Hearing dogs are changing deaf children's lives
- 5 March 2012
- From the section Health
Dogs are commonly known as man's best friend, but it turns out they may also be a child's - particularly if those children are one of the 45,000 deaf children in the UK.
"Hearing dogs", as they are known, could transform many young lives by offering companionship, confidence and independence.
Not only that, but these specially trained dogs could improve behaviour at school and lead to better academic performance, a recent study has found.
James Cheung is 11 years old and the owner of Kurt, a golden labrador retriever.
Kurt is specially trained to respond to household sounds that a deaf child cannot hear, like a door bell ringing, a telephone sounding and any alarms going off in the home.
But Kurt has proved to be much more than just a dog who hears.
"He is a wonderful accompaniment to our household," say James's mother Louise, from Derbyshire.
"I can't remember life without him."
Although they have had Kurt for less than a year, he has become a close companion for James, who is an only child, and a reassuring presence around the home.
"James had sleep anxieties, which he was being treated for, but now that Kurt sleeps with him in his bedroom he feels much less isolated when he takes out his hearing aid at night."
Kurt has also helped James' social interaction, which he had always found difficult because of a speech disability.
"James is now mad keen on dogs, even his teachers have noticed. He researches them and talks about them. It's an interest which helps him initiate conversation with people.
"Before he would have avoided dogs.
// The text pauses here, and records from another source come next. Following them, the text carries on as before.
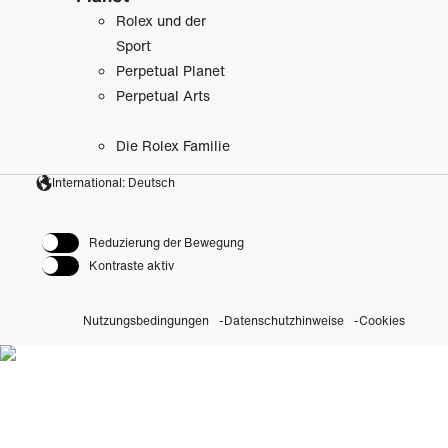
Rolex und der
Sport
Perpetual Planet
Perpetual Arts
Die Rolex Familie
International: Deutsch
Reduzierung der Bewegung
Kontraste aktiv
Nutzungsbedingungen
Datenschutzhinweise
Cookies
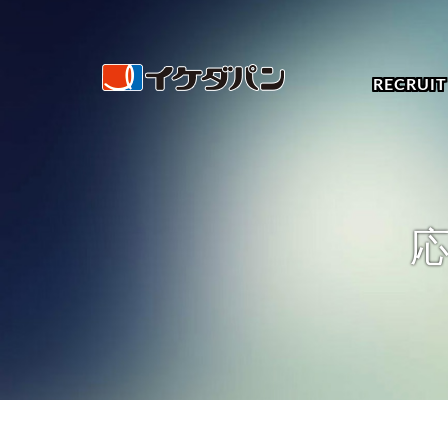
RECRUI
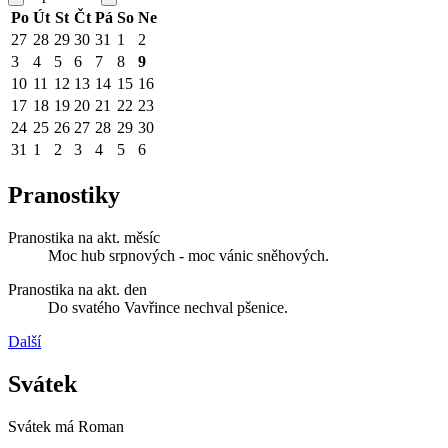
Po
Út
St
Čt
Pá
So
Ne
27
28
29
30
31
1
2
3
4
5
6
7
8
9
10
11
12
13
14
15
16
17
18
19
20
21
22
23
24
25
26
27
28
29
30
31
1
2
3
4
5
6
Pranostiky
Pranostika na akt. měsíc
Moc hub srpnových - moc vánic sněhových.
Pranostika na akt. den
Do svatého Vavřince nechval pšenice.
Další
Svátek
Svátek má
Roman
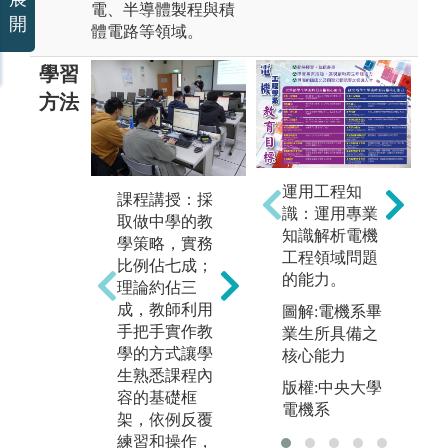
電、半導體製程與積
開
體電路等領域。
學習
方法
運用工程知
課程講授：採
分組專題實
證
識：運用專業
取做中學的教
作：設定主題
賽
知識解析電機
學策略，實務
要求分組完
本
工程領域問題
比例佔七成；
成，適當時機
程
的能力。
理論約佔三
實際操作示
證
成，教師利用
範，引導學生
內
圖解:電機系畢
手把手實作教
聯想和培養解
生
業生所具備之
學的方式讓學
決問題的能
前
核心能力
生熟悉課程內
力，同時也能
此
版權:中央大學
容的基礎框
學習團隊合作
師
電機系
架，依例反覆
與溝通協調的
用
練習和操作，
能力。
成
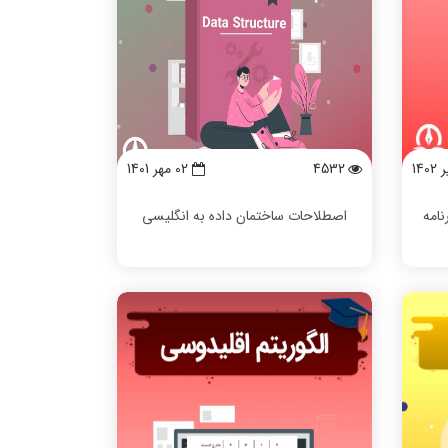
4532
02 مهر 1401
نامه
اصطلاحات ساختمان داده به انگلیسی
Now he adores them."
The study, carried out by Hearing Dogs for Deaf People, looked at the impact of hearing dogs on the lives of 12 deaf children and their hearing families in the UK since 2008.
It found that hearing dogs had a positive effect in a number of areas, such as helping parents get the child's attention, making bedtime and sleeping easier, and giving the child confidence - particularly in social settings.
Parental concerns about the child's safety also fell dramatically, the study found.
Michele Jennings, chief executive of the charity, says this is because they can feel more relaxed about everything.
"Parents are concerned about dangers around the home but we train dogs to respond to smoke alarms, to alert a child to alarming noises, even things like ambulance sirens when they are out and about.
The responses of the families involved in the study said the dogs helped the children stay safe near roads and prevented them wandering off in public places.
But there were other noticeable benefits to placing hearing dogs with deaf children.
Their teachers noticed better behaviour at school and parents experienced happier family times at home.
The child was also more likely to wear a hearing aid, which often led to better academic progress and improved speech.
Most importantly, the dogs became their friends - often "best friends".
Hearing dogs are trained to alert children by nudging the child with their nose or, in the case of an alarm clock, wake the child up by putting two paws on the bed and pulling the duvet off.
Hearing dogs can also be used by the parent to fetch the child when needed and to carry written messages in a small purse, which the child can then respond to in the same way.
"The dog is a great conduit between parent and child - it gives the child independence," Michele Jennings says.
The majority of the dogs trained by the charity are cocker spaniels, miniature poodles, labradors and golden retrievers - dogs that can cope in most situations and be obedient, loving family dogs.
Volunteers offer to socialise the dogs when they are puppies, and when they are 10 or 11 months old, they start their sound skills training.
They are then introduced to a recipient deaf child and the bonding starts to take place.
There are currently 750 working hearing dogs in the UK for adults and, following the success of the trial, the charity wants to train many more dogs to work with deaf children.
It's a costly process though, with each dog costing £45,000 to be trained during its lifetime.
All hearing dogs are retired at 11 years of age but they are usually kept on by the families.
"The bond between family and dog and child and hearing dog is so strong. It's a joy to see. They just become part of the family," says Ms Jennings.